Toda imagen debe ser un acontecimiento vivo,
respirable y en expansión.
Vivir es devorar las formas del tiempo.
Mi vida se resbala con lentitud a mercede de una
empinada ladera.
He retirado mis naipes no me atrevo a apostar.
Camino ecléctico y bifurcado. Desesperada pasión.
Incólume regazo que apacigua todos mis sentidos.
Tan sólo prevalece la sugerencia como atisbo de una
posible creación.
Entiendo que la vida es brisa y sortilegio.
Oriento mis pasos tentativos. Constelación apacible
recubierta de flores.
Lleno mi vida como la lluvia reciente al caer sobre
una ciudad imaginaria.
Extraño la vertiginosa sapiencia de un coleccionista
investigador.
Me observo de soslayo en el espejo y aparece un
poderoso dragón. Vivo rodeado por seres imaginarios cubiertos de estrellas
fugaces.
(…)
Me duele el pasado como una costilla rota.
(…)
El tiempo es una ilusión y el cuerpo también”.
Un retrato por donde pasa el autor. Por donde
registra y es registrado por sus fantasmas. Por los duendes de su memoria. Por
ese dolor, símil de la constatación de la existencia.
El olvido, enmarcado en las paredes de una vieja
casa, revela esta oración como si hablara del país todo:
“Añoro la playa de Camurí Grande”.
Y luego el recuerdo de los hermanos muertos, del “infartado”
a tan corta edad, la de “Dumbo”, novelista y personaje de una época. Sus
hermanas, el mar. La ciudad. Los juegos y la poesía hecha presencia diaria.
En “Espacio posible”, parte de ese “olvido”:
En aquella habitación recubierta de música diversa ocurrían
muchos sortilegios. Como a las 7 pm, rodeados de buena intención, mi padre
Monse y Clementina Octavio comenzaban a bailar armoniosamente un vals de
Evencio castellanos. Luego se levantaba José Andrés y sacaba a bailar a Julia
mi mamá pintora. Eran cronopios que habitaban un inmenso espacio posible, todo
lucía más sencillo. Era el año de 1965”.

#####

> _OBJETIVO DEL EJERCICIO_: Imprime de forma literal el fragmento del texto sobre la memoria que va desde "Tan sólo prevalece" hasta "una ciudad imaginaria.". Los registros que siguen son material aparte y no guardan relación con el texto sobre la memoria.

> _EXTRACTOS DE DATOS_:
#####

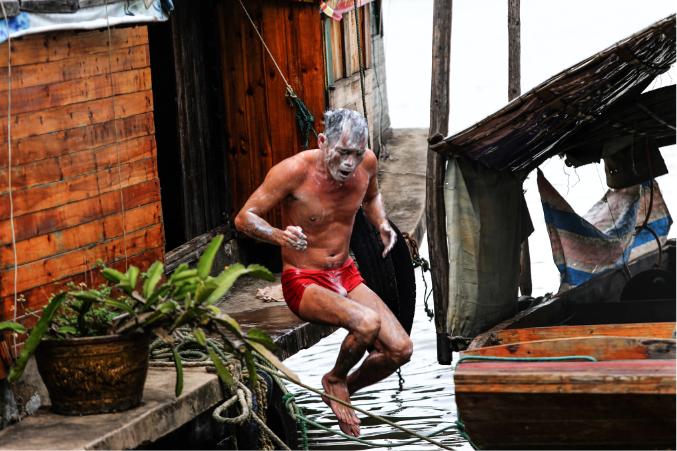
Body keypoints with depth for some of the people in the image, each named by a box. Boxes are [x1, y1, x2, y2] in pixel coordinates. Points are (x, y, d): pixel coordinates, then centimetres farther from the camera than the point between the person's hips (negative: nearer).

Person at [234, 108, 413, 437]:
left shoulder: (367, 163, -7)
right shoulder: (294, 171, -23)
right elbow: (244, 218, -16)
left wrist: (382, 224, -3)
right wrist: (279, 236, -36)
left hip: (346, 274, 6)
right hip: (303, 282, -6)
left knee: (400, 350, -10)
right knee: (368, 323, -32)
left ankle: (344, 390, 19)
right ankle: (334, 380, 0)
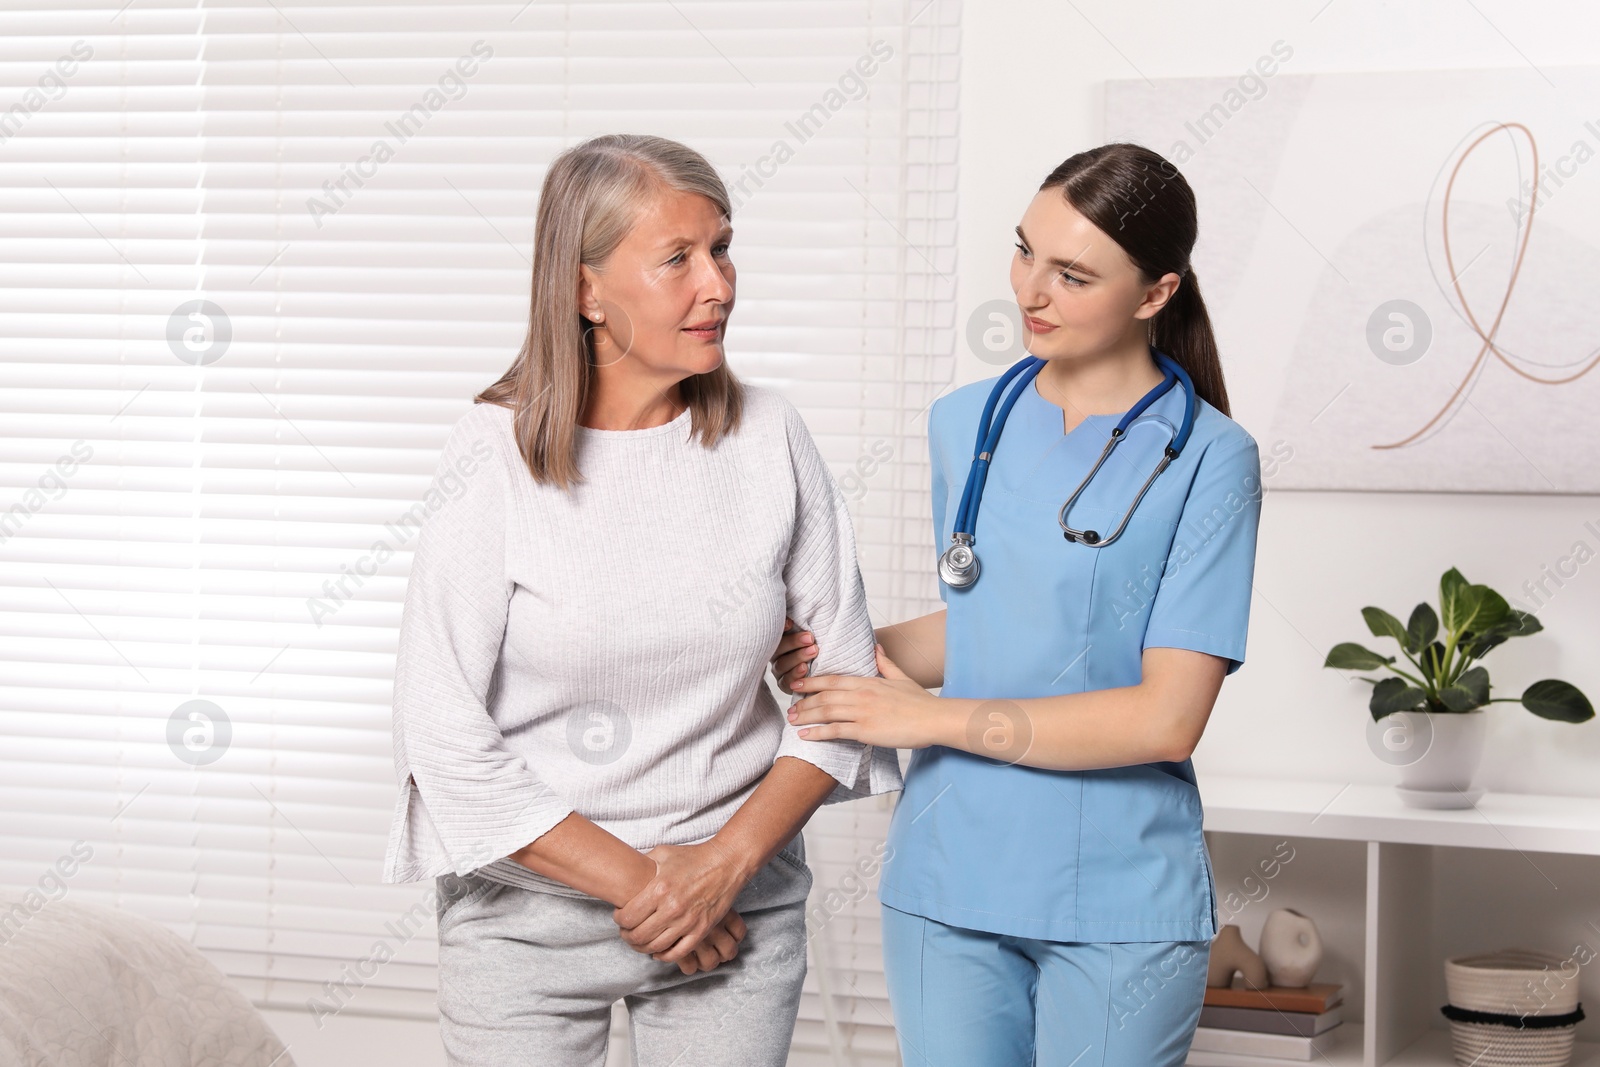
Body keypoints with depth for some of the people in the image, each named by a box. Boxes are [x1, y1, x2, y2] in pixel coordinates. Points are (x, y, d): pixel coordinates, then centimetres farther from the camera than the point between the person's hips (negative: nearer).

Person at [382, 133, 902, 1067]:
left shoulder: (769, 439, -3)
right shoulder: (498, 455, -10)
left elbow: (847, 680, 1)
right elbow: (441, 733, -12)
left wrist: (727, 859, -10)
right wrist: (632, 881, -12)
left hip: (738, 911, 2)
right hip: (529, 909, -2)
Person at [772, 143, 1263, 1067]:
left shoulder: (1209, 460, -10)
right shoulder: (966, 424, 7)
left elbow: (1166, 717, -15)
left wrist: (929, 716, -14)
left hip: (1117, 899, -4)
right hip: (950, 877, 4)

#####

> _RESPUESTA_:
Tan sólo prevalece la sugerencia como atisbo de una
posible creación.
Entiendo que la vida es brisa y sortilegio.
Oriento mis pasos tentativos. Constelación apacible
recubierta de flores.
Lleno mi vida como la lluvia reciente al caer sobre
una ciudad imaginaria.